## The problem
Copy word for word, please, the lines of the entries below running from the one containing "The rule of" to the one containing "<sup>13</sup> Save in", both ends included.

## Dataset records
◇ ◇ ◇ ◇

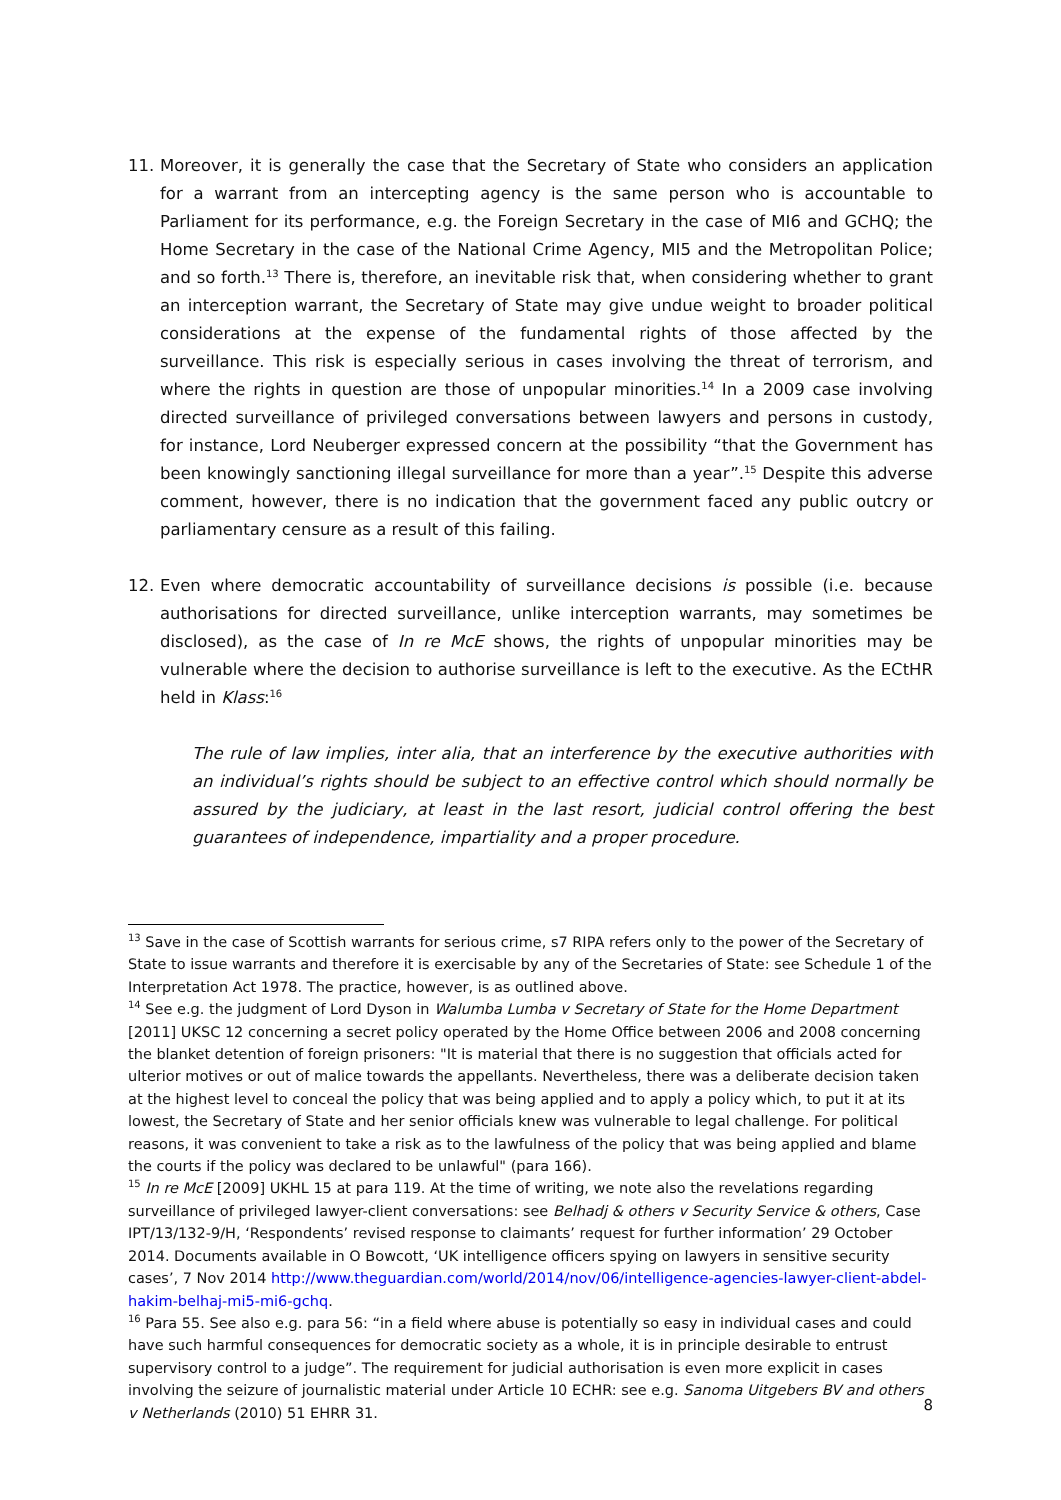11. Moreover, it is generally the case that the Secretary of State who considers an application for a warrant from an intercepting agency is the same person who is accountable to Parliament for its performance, e.g. the Foreign Secretary in the case of MI6 and GCHQ; the Home Secretary in the case of the National Crime Agency, MI5 and the Metropolitan Police; and so forth.<sup>13</sup> There is, therefore, an inevitable risk that, when considering whether to grant an interception warrant, the Secretary of State may give undue weight to broader political considerations at the expense of the fundamental rights of those affected by the surveillance. This risk is especially serious in cases involving the threat of terrorism, and where the rights in question are those of unpopular minorities.<sup>14</sup> In a 2009 case involving directed surveillance of privileged conversations between lawyers and persons in custody, for instance, Lord Neuberger expressed concern at the possibility “that the Government has been knowingly sanctioning illegal surveillance for more than a year”.<sup>15</sup> Despite this adverse comment, however, there is no indication that the government faced any public outcry or parliamentary censure as a result of this failing.
12. Even where democratic accountability of surveillance decisions is possible (i.e. because authorisations for directed surveillance, unlike interception warrants, may sometimes be disclosed), as the case of In re McE shows, the rights of unpopular minorities may be vulnerable where the decision to authorise surveillance is left to the executive. As the ECtHR held in Klass:<sup>16</sup>
The rule of law implies, inter alia, that an interference by the executive authorities with an individual’s rights should be subject to an effective control which should normally be assured by the judiciary, at least in the last resort, judicial control offering the best guarantees of independence, impartiality and a proper procedure.
<sup>13</sup> Save in the case of Scottish warrants for serious crime, s7 RIPA refers only to the power of the Secretary of State to issue warrants and therefore it is exercisable by any of the Secretaries of State: see Schedule 1 of the Interpretation Act 1978. The practice, however, is as outlined above.
<sup>14</sup> See e.g. the judgment of Lord Dyson in Walumba Lumba v Secretary of State for the Home Department [2011] UKSC 12 concerning a secret policy operated by the Home Office between 2006 and 2008 concerning the blanket detention of foreign prisoners: "It is material that there is no suggestion that officials acted for ulterior motives or out of malice towards the appellants. Nevertheless, there was a deliberate decision taken at the highest level to conceal the policy that was being applied and to apply a policy which, to put it at its lowest, the Secretary of State and her senior officials knew was vulnerable to legal challenge. For political reasons, it was convenient to take a risk as to the lawfulness of the policy that was being applied and blame the courts if the policy was declared to be unlawful" (para 166).
<sup>15</sup> In re McE [2009] UKHL 15 at para 119. At the time of writing, we note also the revelations regarding surveillance of privileged lawyer-client conversations: see Belhadj & others v Security Service & others, Case IPT/13/132-9/H, ‘Respondents’ revised response to claimants’ request for further information’ 29 October 2014. Documents available in O Bowcott, ‘UK intelligence officers spying on lawyers in sensitive security cases’, 7 Nov 2014 http://www.theguardian.com/world/2014/nov/06/intelligence-agencies-lawyer-client-abdel-hakim-belhaj-mi5-mi6-gchq.
<sup>16</sup> Para 55. See also e.g. para 56: “in a field where abuse is potentially so easy in individual cases and could have such harmful consequences for democratic society as a whole, it is in principle desirable to entrust supervisory control to a judge”. The requirement for judicial authorisation is even more explicit in cases involving the seizure of journalistic material under Article 10 ECHR: see e.g. Sanoma Uitgebers BV and others v Netherlands (2010) 51 EHRR 31.
8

◇ ◇ ◇ ◇

## Worked solution
The rule of law implies, inter alia, that an interference by the executive authorities with an individual’s rights should be subject to an effective control which should normally be assured by the judiciary, at least in the last resort, judicial control offering the best guarantees of independence, impartiality and a proper procedure.
<sup>13</sup> Save in the case of Scottish warrants for serious crime, s7 RIPA refers only to the power of the Secretary of State to issue warrants and therefore it is exercisable by any of the Secretaries of State: see Schedule 1 of the Interpretation Act 1978. The practice, however, is as outlined above.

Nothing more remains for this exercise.